A slightly acidic soil is best. Lime or alkaline soils are more difficult for magnolias but, while nothing will grow on pure chalk, many Magnolia stellata and Magnolia soulangeana varieties grow perfectly well on ph’s of 7 as opposed to the optimum 5.5 – 6.5. If you look at the magnolia collection in Windsor Great Park and in the Savill Gardens it is hardly an acidic soil area but with the application of peat and fertiliser you would not know it.

Location

Back to Top Magnolias prefer to be grown in full sun but will tolerate dappled shade providing there is plenty of room for them to grow and expand without becoming misshapen and ‘leggy’. If magnolias are squashed or competing for light and space with other trees and shrubs they will not flower well.
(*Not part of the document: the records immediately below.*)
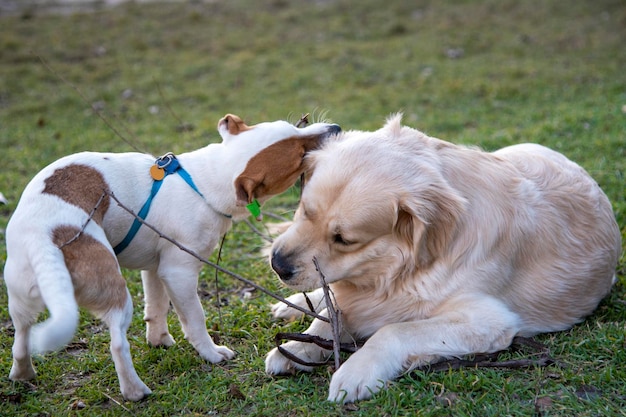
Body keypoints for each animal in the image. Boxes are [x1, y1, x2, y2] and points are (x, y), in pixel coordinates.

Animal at [2, 114, 338, 400]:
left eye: (295, 126)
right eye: (299, 156)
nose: (335, 128)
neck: (202, 183)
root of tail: (45, 238)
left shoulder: (156, 268)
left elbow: (156, 307)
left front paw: (159, 339)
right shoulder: (180, 274)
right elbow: (195, 320)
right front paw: (211, 353)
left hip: (20, 300)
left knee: (21, 338)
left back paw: (22, 374)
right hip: (114, 292)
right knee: (117, 343)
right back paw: (135, 391)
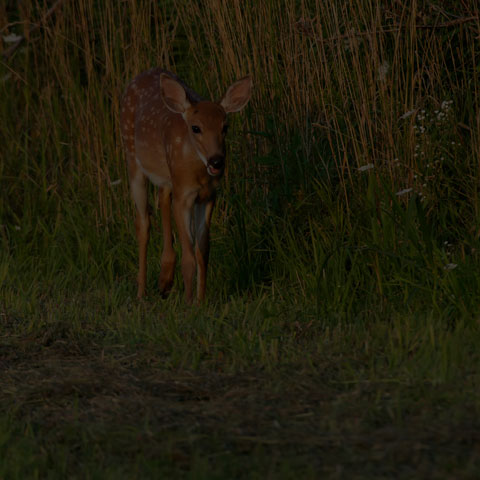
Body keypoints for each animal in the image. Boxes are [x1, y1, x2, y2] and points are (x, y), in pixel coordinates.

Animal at [120, 68, 253, 304]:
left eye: (225, 127)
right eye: (196, 128)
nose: (216, 161)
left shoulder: (208, 196)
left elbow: (203, 250)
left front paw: (201, 300)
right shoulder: (184, 196)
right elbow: (189, 255)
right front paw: (189, 302)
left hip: (167, 176)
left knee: (162, 198)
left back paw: (165, 279)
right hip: (132, 158)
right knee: (142, 223)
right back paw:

Although, as explained, magnolia trees and shrubs are totally hardy it is foolish to plant them in windy or exposed areas where not just the flowers but also their large leaves can get damaged unnecessarily. Magnolias hold their leaves long into autumn which accounts for their phenomenal growth rates. However it makes the trees vulnerable to heavily leafed branches literally splitting off or breaking in strong winds. Some shelter is therefore adviseable.

If you live at the bottom of a hill or a deep valley try to avoid planting your magnolia in the very bottom of a frost pocket. Cold air and frost moves downhill and concentrates in valley bottoms so try to plant uphill if you can.

Pests and Diseases

Back to Top Magnolias are relatively pest and disease free in comparison to say rhododendrons. However, as usual in nature, there are a few things you can do to avoid disasters. The majority of magnolia casualties soon after planting can be attributed to one of the following problems:-

  • Biggest Problem 1 - When you plant a grafted magnolia the old soil level in the pot must marry up and be level with the soil level in the ground. If you bury the rootball or potfull more deeply you will very probably end up covering the graft with soil. This will soon cause the graft to become infected and the plant will die even if the rootball survives. You can easily achieve the same result by mulching too thickly and again covering up the graft. We have an article on how to plant a tree if you need more help.


  • Biggest Problem 2 - Very often we are told that a customer’s magnolia has come into leaf and then suddenly the leaves have vanished or gone brown or have turned into leaf skeletons. This is the work of small slugs which live in the soil and only emerge in damp weather usually overnight to take their fill of young magnolia shoots and leaves. Snails may help out too but you seldom actually see them at work. Prevention is possible but in extreme cases there is no cure after the event. In April and May as the leaves unfurl you should add slugbait to the base of the plant and repeat this after rain for a couple of weeks until the leaves are fully formed. After 2 or 3 years of growth the plants can usually withstand a slug attack but not before their root systems have formed properly.


  • Biggest Problem 3 - The sap in magnolia stems and bark is highly pungent and therefore especially attractive to rabbits. If you planted out 10 trees only one of which was a magnolia, it is a near certainty that the magnolia will get ring barked by rabbits first. You may say that you do not have a rabbit problem but it only takes one! The solution is to put a spiral guard around the main stem but some magnolias have lots of side shoots which makes this difficult. Better still is to make up a circle of 1 inch wire netting which is at least 2 1/2 feet tall and surround the plant with this. This will afford genuine rabbit protection. Happily deer do not seem to like magnolias as much as rabbits at least with us.